La science c'est se poser des questions et d'obtenir des données qui permettent de tirer des conclusions basées sur des expériences fiables. Suite à quoi, on écrit un manuscrit qui est envoyé à des experts qui travaillent sur la même problématique ou des problématiques proches. Ces experts pointent les forces et les faiblesses du manuscrit, ce qui conduit à de nouvelles expériences, obtention de nouvelles données pour compléter et renforcer le manuscrit initial.

Ainsi est publié un article scientifique auquel on peut se fier et auquel d'autres chercheurs pourront se référer. Cet article est communiqué (tweeté/youtubé...) au public et pourra servir aux experts et conseillers politiques dans leur prise de décision politique.

Dans le cas actuel, sommes-nous dans la recherche ?

Ou sommes-nous plutôt dans la communication qui permet à une entreprise privée qui selon les dires même du dirigeant a arrêté tous ses projets en cours pour tout miser sur un vaccin contre le SarsCov2 (1500 personnes qui arrêtent leurs projets pour se lancer dans la course au vaccin, cela signifie-t-il que ces 1500 personnes travaillaient sur des choses inintéressantes/inutiles?). Au fait son cours est passé de 33$ (13/12/2019) à 110$ hier.

Peut-on se baser sur 94 patients aux caractéristiques inconnues (sexe, âge,...) ? avec rien à moyen (ou long) terme pour passer des commandes de vaccin ? ou pour immédiatement à demander à le rendre obligatoire ?

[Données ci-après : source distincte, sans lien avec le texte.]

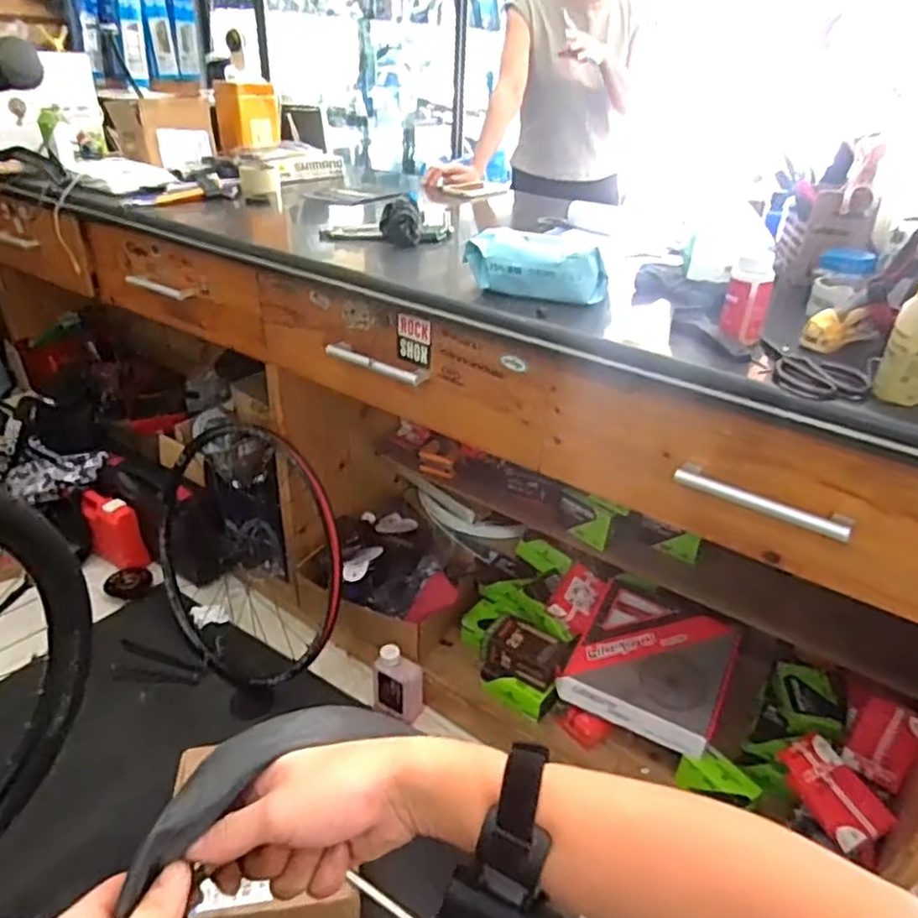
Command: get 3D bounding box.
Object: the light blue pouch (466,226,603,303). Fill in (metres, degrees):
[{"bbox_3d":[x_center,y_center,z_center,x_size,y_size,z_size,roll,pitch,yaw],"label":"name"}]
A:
[{"bbox_3d":[0.101,-0.249,0.865,0.182,0.069,0.069,13,31,17],"label":"light blue pouch"}]

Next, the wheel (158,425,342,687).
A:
[{"bbox_3d":[-0.436,0.175,1.368,0.085,0.561,0.554,-3,66,-55],"label":"wheel"}]

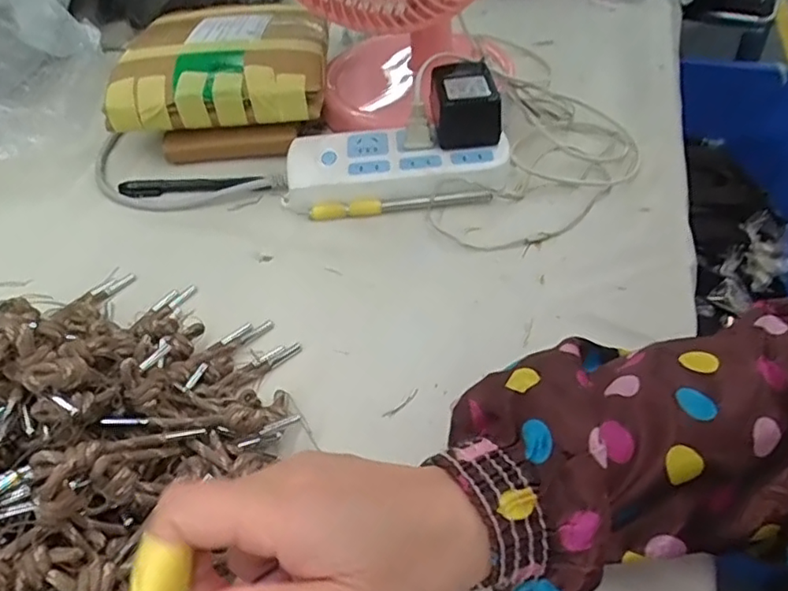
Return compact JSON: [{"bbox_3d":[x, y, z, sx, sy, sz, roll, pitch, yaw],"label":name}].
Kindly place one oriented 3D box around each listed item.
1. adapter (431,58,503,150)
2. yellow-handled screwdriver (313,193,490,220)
[{"bbox_3d":[0.059,-0.160,0.506,0.053,0.043,0.066,-5,48,0],"label":"adapter"},{"bbox_3d":[0.005,-0.074,0.491,0.144,0.013,0.011,-3,49,2],"label":"yellow-handled screwdriver"}]

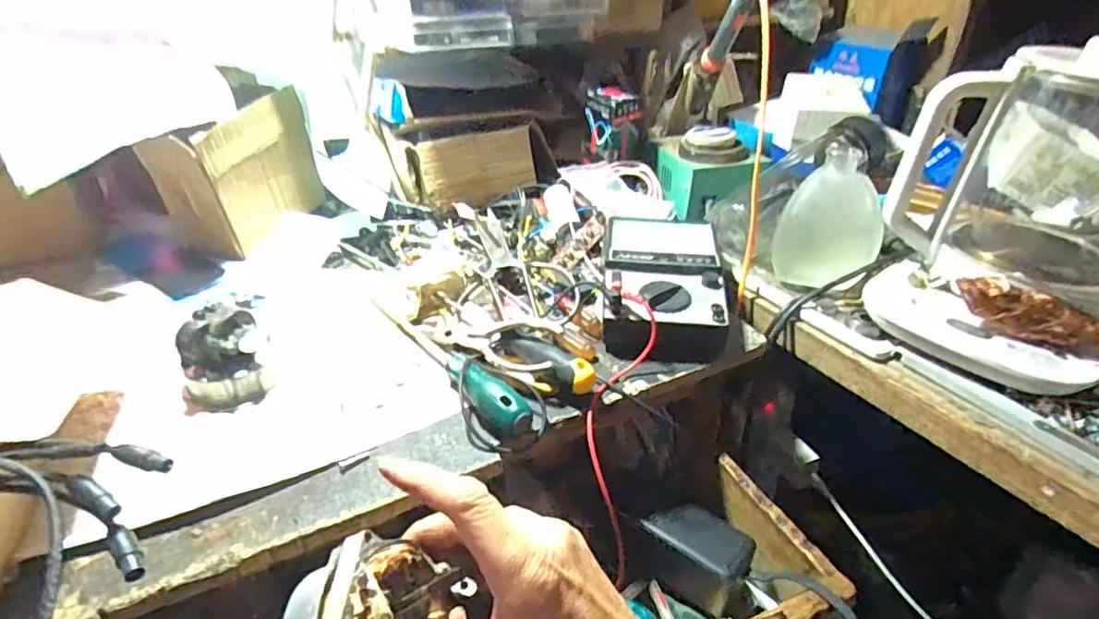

Sauter sur le premier machin venu, ne saurait masquer l'absence de mesures/matériels, d'anticipation et de coordination de ces derniers mois en Europe (y a pas qu'en France que ça part dans tous les sens).

 

Bonus

Tout est basé sur une réponse immunitaire dirigée contre la protéine virale Spike. l'ARNm injecté code pour le Spike de la souche de janvier 2020. Si Spike mute, ce vaccin sera inefficace.

Mais attendez... il existe des variants du SARSCov2 (billet précédent) détecté chez l'homme où deux mutations sont observées dans les régions fonctionnelles de Spike !! Alors faut espérer ou agir pour que ces mutants ne se répandent pas. Dans le cas contraire...

 

Bonus 2 (problème logistique)

Le vaccin doit être conservé à -70°C (sûrement à cause de la conservation de l'ARNm de Spike). Cela sera-t-il possible dans des régions du monde "pauvres" comme en Amérique latine, Asie du Sud-Est ou en Afrique ?

 

Conclusions :

Données scientifiques : aucune

Communication : 100%, la bourse décolle, les ventes du vaccin également, ainsi que le moral des dépressifs du pseudo-confinement qui pensent à leurs courses de Noël.

 

NOTE : pour éviter éviter toute confusion. Je suis PRO-vaccin.